Paragraph 5 of IT-83R3 continues on to say:
“Where a club owns its premises and rents space in a club building that is in excess of its current requirements for carrying out club activities, a reasonable apportionment of common expenses (including capital cost allowance) is deductible in determining the income from the rental of the excess space. When the building is disposed of, any recapture of capital cost allowance claimed (or terminal loss) or taxable capital gain or allowable capital loss on that portion of the building rented, is to be included in the income of the trust.”
Then we have the caveat.
“However, it should be noted that the active pursuit of rental income from non-members could indicate a profit purpose resulting in an entity being disqualified as an organization exempt from tax under paragraph 149(1)(l). One of the key considerations in determining whether an organization is validly constituted and operated as a 149(1)(l) entity is whether profit is one of its purposes. Relevant issues to be considered as to whether the rental of property is actively sought from non-members would be:
· the circumstances and purposes for which the property was acquired and previously used,
· the duration of the profitable rental situation,
· the amount of profit, and
· whether the income earned from the rentals to non-members is used for the organization’s not-for-profit objectives. ”

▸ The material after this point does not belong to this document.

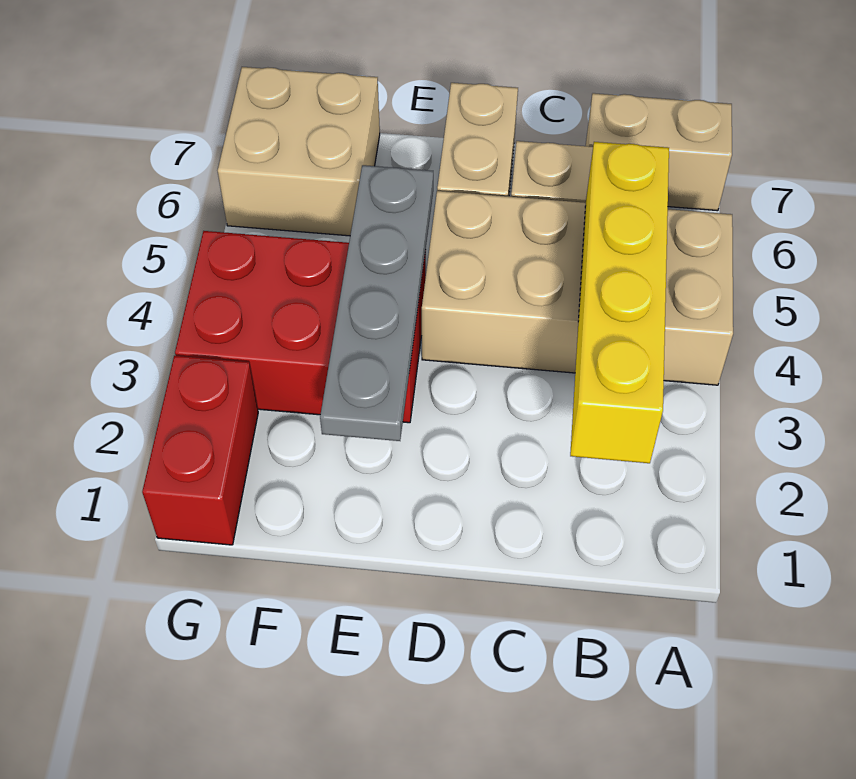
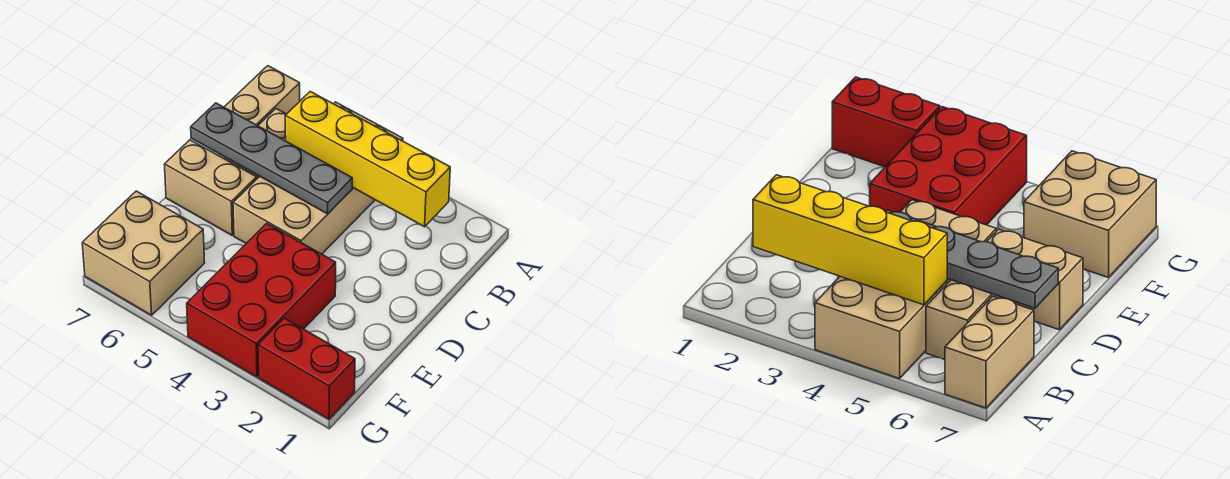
grey plate E2:E5 level 2 -> grey plate C4:C7 level 2

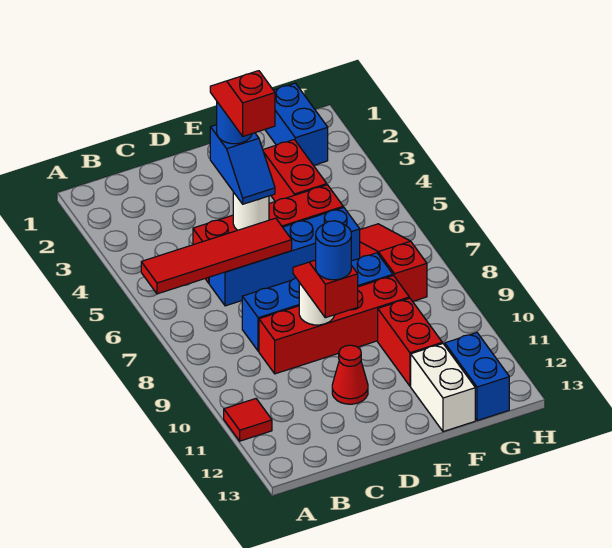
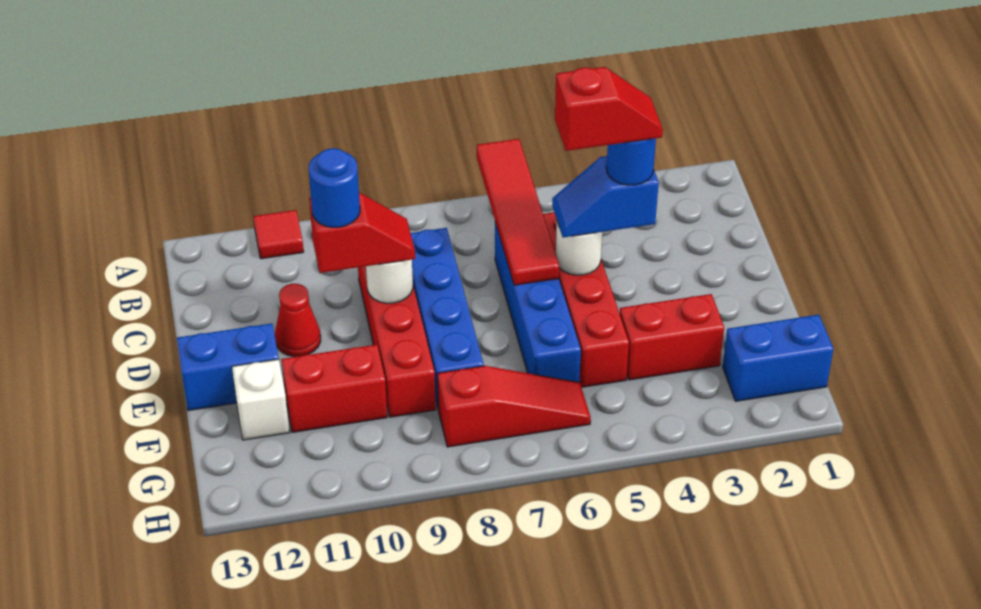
white brick F12:F13 level 1 -> white brick F12 level 1
blue brick G12:G13 level 1 -> blue brick E12:E13 level 1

The good news for the organization which made the query was this:
It is our view that the rental of vacant property to non-members would likely not affect the tax exempt status of a 149(1)(l) entity where the rental income was incidental, the rental of the property to non-members was infrequent or for a short period of time during a transition period (e.g. for a period during which the property was being prepared for sale), any incidental income earned from the rental of the property was used for the organization’s not-for-profit objectives, and the incidental income earned was not made available for the personal benefit of the organization’s members.”
Of course, trying to apply these guidelines to other fact situations leaves it up to the organization to guess whether they meet these somewhat vague guidelines. But the ruling is consistent with the general notion for both NPOs and registered charities that all rental income does not taint the organization’s tax status so long as the generation of such income does not take on the characteristics of a profit making business but remains clearly incidental to the charitable or non-profit activities.